PROBLEM TO SOLVE:
Edit the listing below by replacing "MammaMia" with "Mamma Mia" wherever it appears, and keep every other line unchanged. Leave the pictures out of your answer.

LISTED ENTRIES:
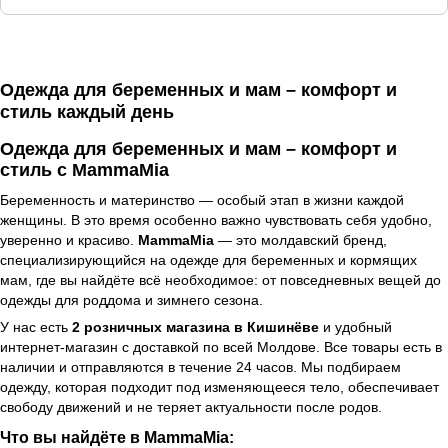
Одежда для беременных и мам – комфорт и
стиль каждый день
Одежда для беременных и мам – комфорт и
стиль с MammaMia
Беременность и материнство — особый этап в жизни каждой
женщины. В это время особенно важно чувствовать себя удобно,
уверенно и красиво.
MammaMia
— это молдавский бренд,
специализирующийся на одежде для беременных и кормящих
мам, где вы найдёте всё необходимое: от повседневных вещей до
одежды для роддома и зимнего сезона.
У нас есть
2 розничных магазина в Кишинёве
и удобный
интернет-магазин с доставкой по всей Молдове. Все товары есть в
наличии и отправляются в течение 24 часов. Мы подбираем
одежду, которая подходит под изменяющееся тело, обеспечивает
свободу движений и не теряет актуальности после родов.
Что вы найдёте в MammaMia:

RESPONSE:
Одежда для беременных и мам – комфорт и
стиль каждый день
Одежда для беременных и мам – комфорт и
стиль с Mamma Mia
Беременность и материнство — особый этап в жизни каждой
женщины. В это время особенно важно чувствовать себя удобно,
уверенно и красиво.
Mamma Mia
— это молдавский бренд,
специализирующийся на одежде для беременных и кормящих
мам, где вы найдёте всё необходимое: от повседневных вещей до
одежды для роддома и зимнего сезона.
У нас есть
2 розничных магазина в Кишинёве
и удобный
интернет-магазин с доставкой по всей Молдове. Все товары есть в
наличии и отправляются в течение 24 часов. Мы подбираем
одежду, которая подходит под изменяющееся тело, обеспечивает
свободу движений и не теряет актуальности после родов.
Что вы найдёте в Mamma Mia:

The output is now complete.